-- EXTRACT --
# # # # #
Halloween Movie Review
Halloween Review
"Halloween" Overview

Rating: R
1978
Cast and Crew
Director : John CarpenterProducer : Debra Hill
Screenwiter : John Carpenter,Debra Hill
Starring : Donald Pleasence,Jamie Lee Curtis,Nancy Kyes,P.J. Soles,Charles Cyphers
Considered by many to be a modern horror classic, Halloween succeeds through
simplicity. This thriller -- a veritable kickoff for 25-plus years of slasher
films -- works because director John Carpenter keeps the story neat and the
presentation basic. It's an approach that gives Halloween an easy, no-frills
realism, and a likable indie style that shines through even today. Carpenter
and co-writer/producer Debra Hill turn a few suburban streets into a house of
horrors for some unsuspecting teenagers -- with no special effects and very few
cheap thrills.
A 19-year-old Jamie Lee Curtis makes her film debut as Laurie Strode, a
bookish, anti-social highschooler unaware that while she babysits on Halloween
night, a psychotic maniac lurks in the neighborhood. The strong, silent type,
this hulking being quietly walks the town in which he killed his sister 15
years earlier, back for more after a hospital escape. Meanwhile, his horrified
doctor (the ominous Donald Pleasance) waits, as single-mindedly obsessed as the
killer he's chasing.
Forget heavy backstory and emotional structure. With Halloween, what you see is
what you get: kids as sitting ducks, faceless evil, and nail-biting suspense.
With a reported $300,000 budget and a deep knowledge of film, Carpenter pays
homage to Romero, Hitchcock, and favorite horror films from the '50s and '60s.
But rather than create an antagonist that's a freak of nature (like a vampire
or a werewolf), or a man-made deformity (Frankenstein's monster), Carpenter
devises a mysterious non-entity. "The Shape," as he's called in the end
credits, is certainly human but encompasses other indefinable details. He walks
like a zombie and stares like a child, but what is he? Could he really be the
Boogeyman of folklore and slumber party stories?
# # # # #
-- DATA SUPPLIED --
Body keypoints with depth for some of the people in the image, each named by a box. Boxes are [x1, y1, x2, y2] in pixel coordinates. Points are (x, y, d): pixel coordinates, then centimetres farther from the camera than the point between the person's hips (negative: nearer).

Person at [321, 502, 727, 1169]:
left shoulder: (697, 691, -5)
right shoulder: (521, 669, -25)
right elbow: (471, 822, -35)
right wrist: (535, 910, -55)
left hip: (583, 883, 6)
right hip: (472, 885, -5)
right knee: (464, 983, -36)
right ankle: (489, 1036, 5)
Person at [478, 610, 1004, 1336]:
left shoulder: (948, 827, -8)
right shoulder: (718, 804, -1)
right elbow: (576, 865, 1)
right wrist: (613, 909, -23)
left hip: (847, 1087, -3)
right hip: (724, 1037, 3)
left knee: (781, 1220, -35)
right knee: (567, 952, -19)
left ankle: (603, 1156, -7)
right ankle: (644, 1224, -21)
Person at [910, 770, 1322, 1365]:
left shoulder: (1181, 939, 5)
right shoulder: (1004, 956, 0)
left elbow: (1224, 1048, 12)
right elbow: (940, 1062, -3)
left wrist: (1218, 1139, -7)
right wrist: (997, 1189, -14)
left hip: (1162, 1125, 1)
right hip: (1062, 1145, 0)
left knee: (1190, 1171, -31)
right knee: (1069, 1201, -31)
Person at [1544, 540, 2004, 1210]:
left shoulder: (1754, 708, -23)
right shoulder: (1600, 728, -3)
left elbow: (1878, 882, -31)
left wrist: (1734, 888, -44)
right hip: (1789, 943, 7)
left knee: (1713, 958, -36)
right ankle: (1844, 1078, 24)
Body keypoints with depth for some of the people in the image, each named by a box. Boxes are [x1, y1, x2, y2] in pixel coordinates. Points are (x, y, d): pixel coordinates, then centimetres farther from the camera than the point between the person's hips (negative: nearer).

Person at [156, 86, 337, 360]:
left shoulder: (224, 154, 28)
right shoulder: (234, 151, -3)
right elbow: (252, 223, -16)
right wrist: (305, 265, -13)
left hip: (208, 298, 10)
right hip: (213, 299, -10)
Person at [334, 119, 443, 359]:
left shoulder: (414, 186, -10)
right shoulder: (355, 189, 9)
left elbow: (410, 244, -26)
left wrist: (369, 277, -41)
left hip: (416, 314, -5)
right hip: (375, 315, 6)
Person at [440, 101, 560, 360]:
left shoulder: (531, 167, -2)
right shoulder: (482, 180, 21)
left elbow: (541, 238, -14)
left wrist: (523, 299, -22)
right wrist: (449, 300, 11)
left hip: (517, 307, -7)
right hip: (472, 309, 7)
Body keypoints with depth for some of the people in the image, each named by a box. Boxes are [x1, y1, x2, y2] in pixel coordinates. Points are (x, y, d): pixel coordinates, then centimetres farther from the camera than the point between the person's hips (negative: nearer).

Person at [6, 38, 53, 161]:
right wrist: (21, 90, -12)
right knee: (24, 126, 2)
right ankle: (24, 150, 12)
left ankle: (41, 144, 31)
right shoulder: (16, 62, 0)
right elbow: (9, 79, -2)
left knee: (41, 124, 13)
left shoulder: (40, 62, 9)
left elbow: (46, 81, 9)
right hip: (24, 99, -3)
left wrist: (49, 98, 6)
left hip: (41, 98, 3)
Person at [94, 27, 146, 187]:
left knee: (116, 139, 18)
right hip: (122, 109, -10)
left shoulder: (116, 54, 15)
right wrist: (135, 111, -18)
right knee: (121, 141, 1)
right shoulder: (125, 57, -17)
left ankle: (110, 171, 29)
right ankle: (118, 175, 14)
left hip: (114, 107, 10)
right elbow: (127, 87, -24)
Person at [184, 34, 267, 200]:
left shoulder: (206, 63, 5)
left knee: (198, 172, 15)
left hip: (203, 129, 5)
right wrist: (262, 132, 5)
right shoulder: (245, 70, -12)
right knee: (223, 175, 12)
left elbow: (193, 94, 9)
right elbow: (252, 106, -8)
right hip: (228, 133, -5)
# # # # #
-- REQUIRED ACTIONS --
1) Rewrite the Halloween review from "A 19-year-old Jamie" to "and nail-biting suspense.", changing "doctor" to "psychiatrist".
2) Answer these questions from the Halloween review:
(a) What rating does the film carry?
(b) How old was Jamie Lee Curtis when she made her film debut as Laurie Strode?
(c) What budget does the review report for the film?
3) Continue the Halloween review from the point where it stops.

-- ANSWERS FOR THIS EXERCISE --
1)
A 19-year-old Jamie Lee Curtis makes her film debut as Laurie Strode, a
bookish, anti-social highschooler unaware that while she babysits on Halloween
night, a psychotic maniac lurks in the neighborhood. The strong, silent type,
this hulking being quietly walks the town in which he killed his sister 15
years earlier, back for more after a hospital escape. Meanwhile, his horrified
psychiatrist (the ominous Donald Pleasance) waits, as single-mindedly obsessed as the
killer he's chasing.
Forget heavy backstory and emotional structure. With Halloween, what you see is
what you get: kids as sitting ducks, faceless evil, and nail-biting suspense.

2)
(a) R
(b) 19
(c) $300,000

3)
In creating shock value, Carpenter uses no blood, no gore, and no cats leaping
through windows unexpectedly. Instead, he utilizes smooth, creepy camera moves
-- peering around corners with just the right speed -- and the frustrating
moments that crop up when a killer's on the loose: stuck doorknobs, lost keys,
and painfully slow-moving characters. And Carpenter's opening sequence, with
its long single shot from a slasher's point of view, is still fun and
surprising a quarter-century later.
Fans of the genre will appreciate broad references to horror history -- such as
placing terror in an otherwise peaceful location -- as well as specific stuff,
like naming the doctor Sam Loomis (the boyfriend character in Psycho) or
casting Curtis, best known at the time as Janet Leigh's daughter.
The experts and fans that name the same films over and over when listing fine
1970s independent movies should include Halloween. It's an inexpensive,
efficient non-studio thriller made by a hungry group of young filmmakers. Many
sequels, all terribly inferior, would follow, as would Jason, Freddy, and other
unstoppable -- and often lazy -- mad slashers. Future horror filmmakers trashed
story, going for extensive body counts and increasingly "creative" styles of
murder. So many forgot to take a lesson from John Carpenter and his "psycho,"
Michael Myers -- keep it simple, stupid.